> _Data provided_
━━━━━━━━━━━━━━━━

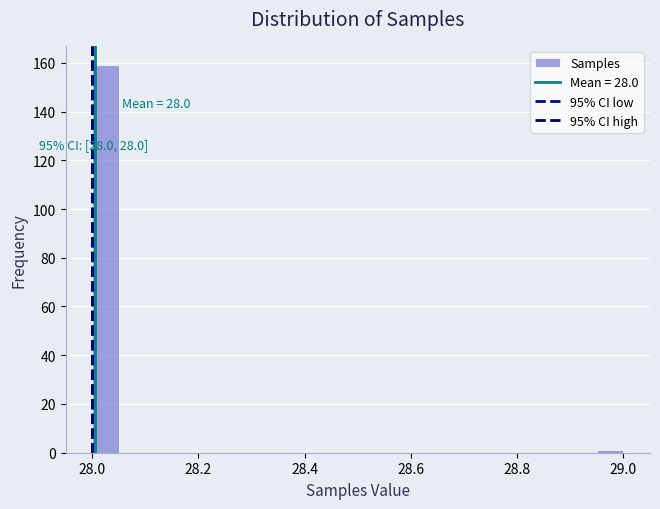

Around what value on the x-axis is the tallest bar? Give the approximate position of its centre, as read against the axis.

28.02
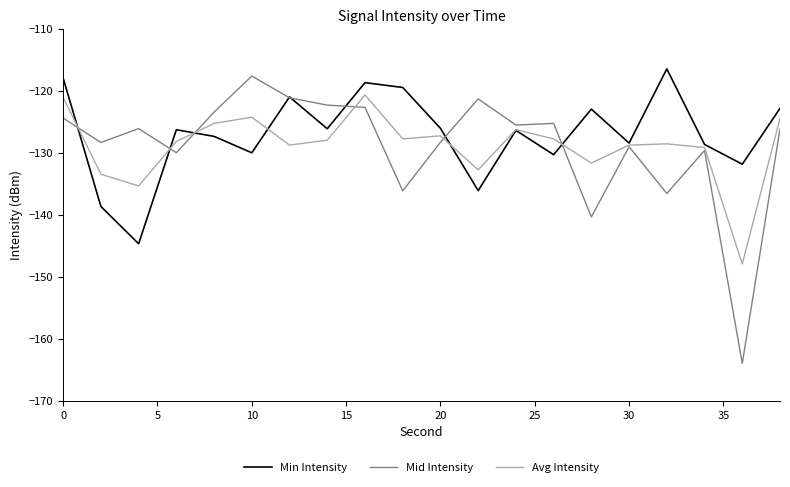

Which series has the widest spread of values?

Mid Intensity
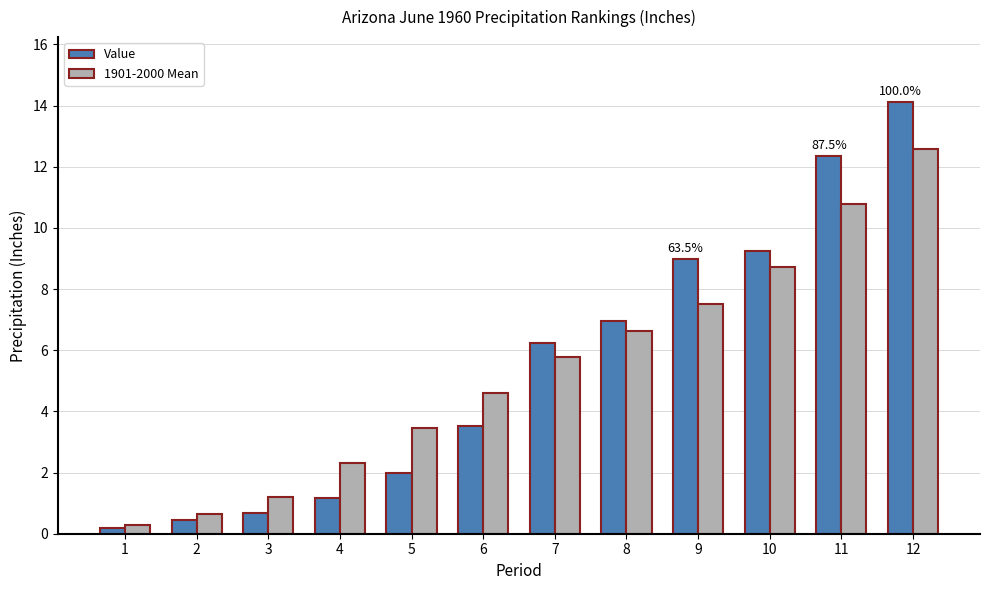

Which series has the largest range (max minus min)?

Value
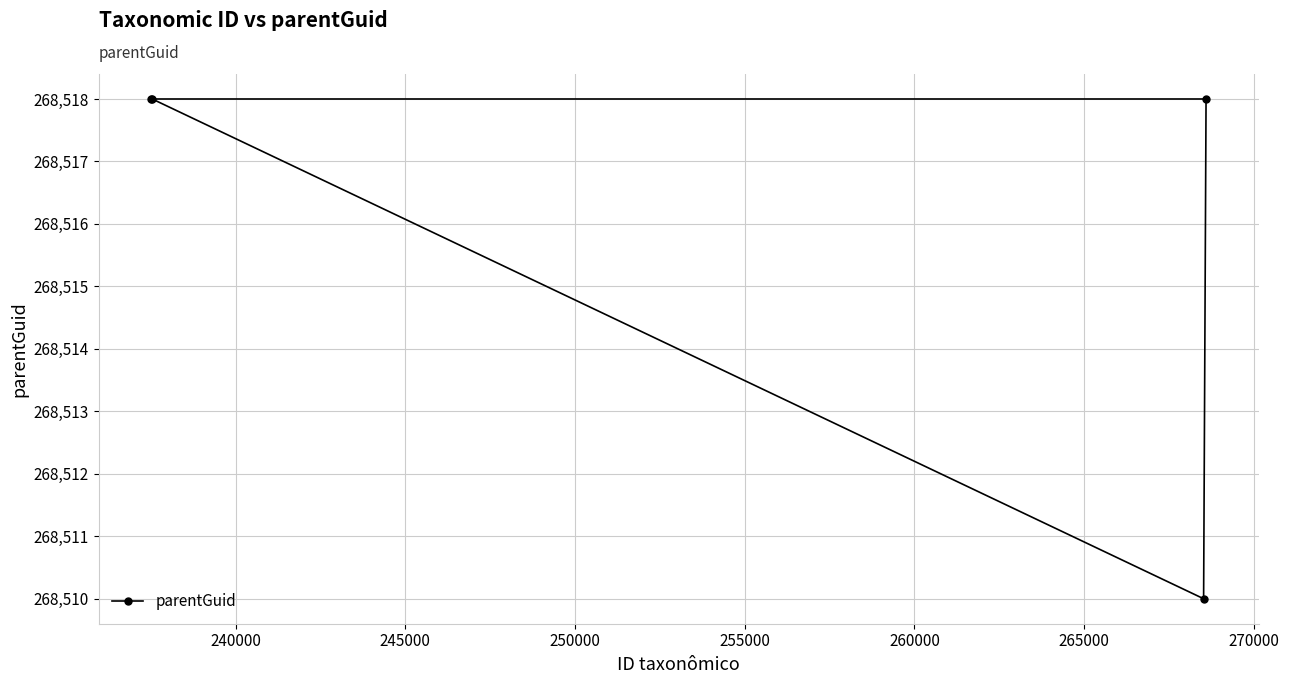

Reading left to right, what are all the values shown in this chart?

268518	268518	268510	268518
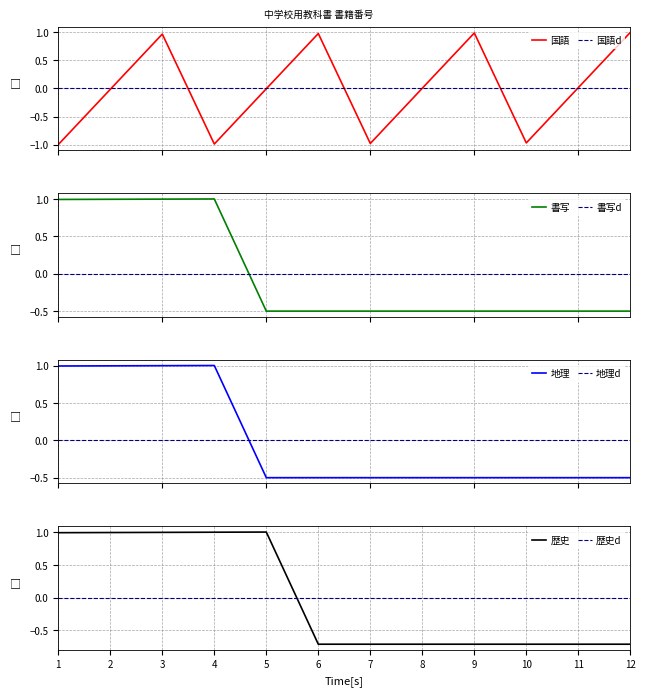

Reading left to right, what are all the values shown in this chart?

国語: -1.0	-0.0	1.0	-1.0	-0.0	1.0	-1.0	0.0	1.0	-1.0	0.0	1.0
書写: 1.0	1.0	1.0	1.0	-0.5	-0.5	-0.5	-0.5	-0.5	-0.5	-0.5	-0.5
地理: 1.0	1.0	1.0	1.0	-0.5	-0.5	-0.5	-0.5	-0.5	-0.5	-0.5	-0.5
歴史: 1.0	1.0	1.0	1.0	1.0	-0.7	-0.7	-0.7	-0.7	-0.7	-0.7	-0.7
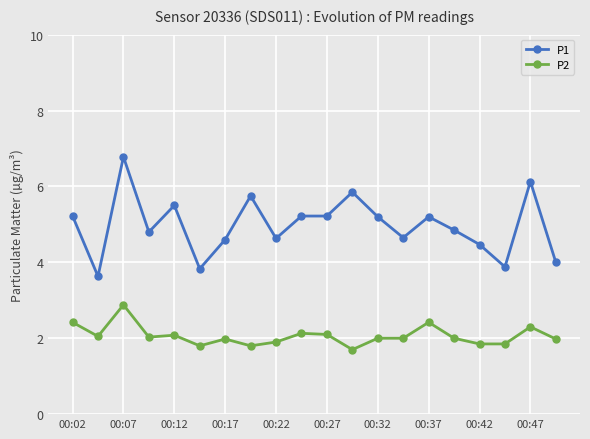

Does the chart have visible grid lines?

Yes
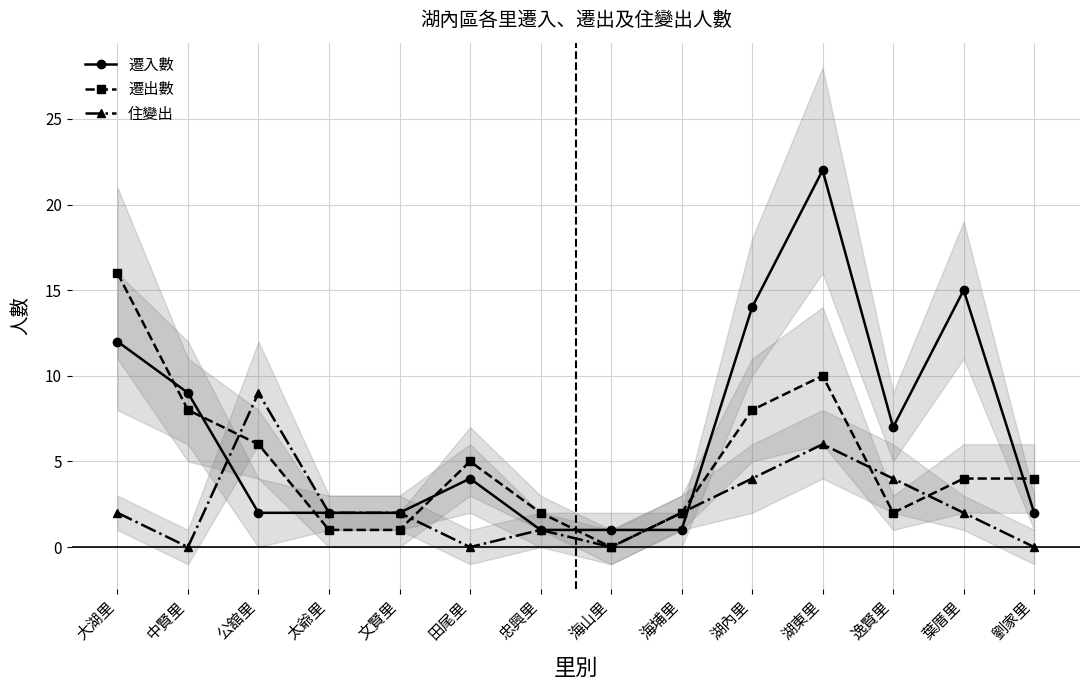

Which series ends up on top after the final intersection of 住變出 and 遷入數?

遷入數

━━━━━━━━━━━━━━━━

> _Your instructions_
Please put the lines from the one containing "Does the chart have visible grid lines?" through the end of the records into a Markdown table with the columns Row and Line, numbering each row and skipping blank lines. Leave the pictures out.

> _Answer to this exercise_
| Row | Line |
|---|---|
| 1 | Does the chart have visible grid lines? |
| 2 | Yes |
| 3 | Which series ends up on top after the final intersection of 住變出 and 遷入數? |
| 4 | 遷入數 |